If a network-level issue is suspected (e.g. upstream timeouts, TLS errors), capture traffic on the pod’s network namespace or interface:

Terminal window
# Using pod network namespace
scripts/gke/tcpdump_on_gke_node_for_pod_id.using_pod_netns.sh <pod-name>
# Using pod network interface
scripts/gke/tcpdump_on_gke_node_for_pod_id.using_pod_iface.sh <pod-name>

See also scripts/gke/container_inspection_library.sh for lower-level container inspection helpers.

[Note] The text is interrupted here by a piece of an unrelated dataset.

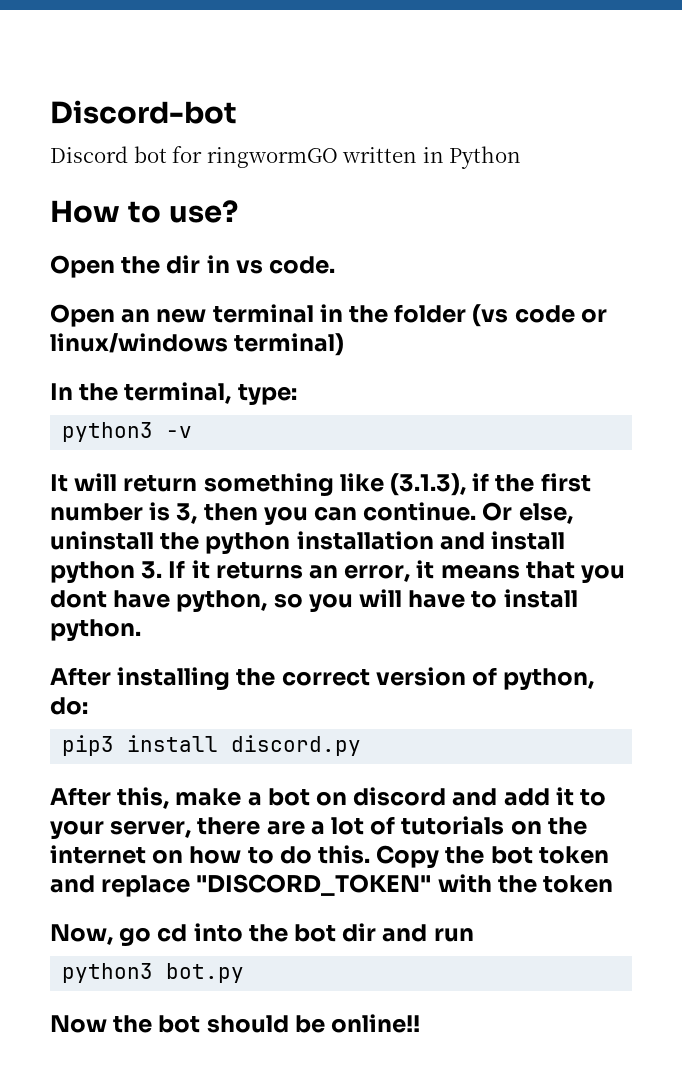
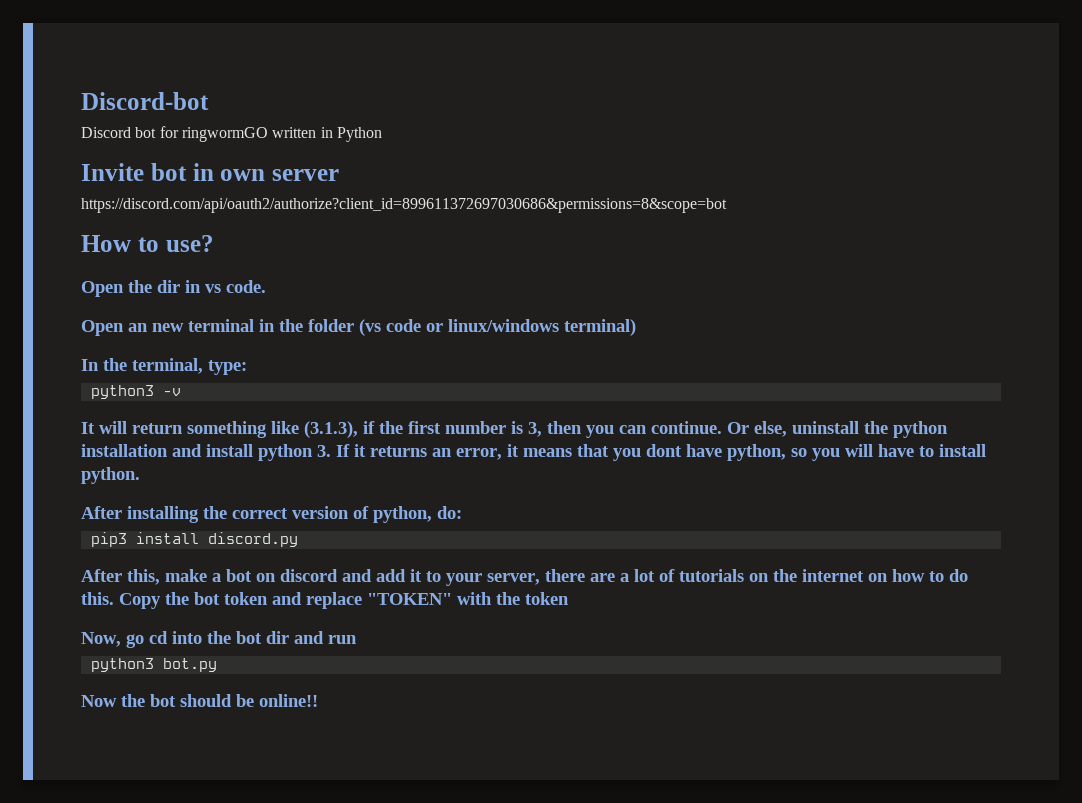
(522, 157) none -> [81,163,339,181] [81,198,727,213] // Invite bot in own server // https://discord.com/api/oauth2/authorize?client_id=899611372697030686&permissions=8&scope=bot
[196,874,432,896] "DISCORD_TOKEN" -> [367,593,452,605] "TOKEN"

Before removing the pod, attach all captured artifacts to the incident issue:

  • kubectl logs output (paste or attach as a file)
  • kubectl describe pod output
  • Flamegraph SVG (if generated)
  • pcap file (if a network capture was taken)
  • Sentry event URL(s)
  • Image SHA / digest

Once diagnostics are captured, delete the pod to restore normal capacity:

Terminal window
kubectl -n gitlab delete pod <pod-name>

The deployment controller will schedule a replacement automatically. Verify the new pod comes up healthy and that the 5xx rate returns to baseline.

If root cause is not yet identified:

  1. Open an issue against the responsible service team with the captured diagnostics attached.
  2. Reference the originating incident in the issue.
  3. Link the new issue from the incident timeline.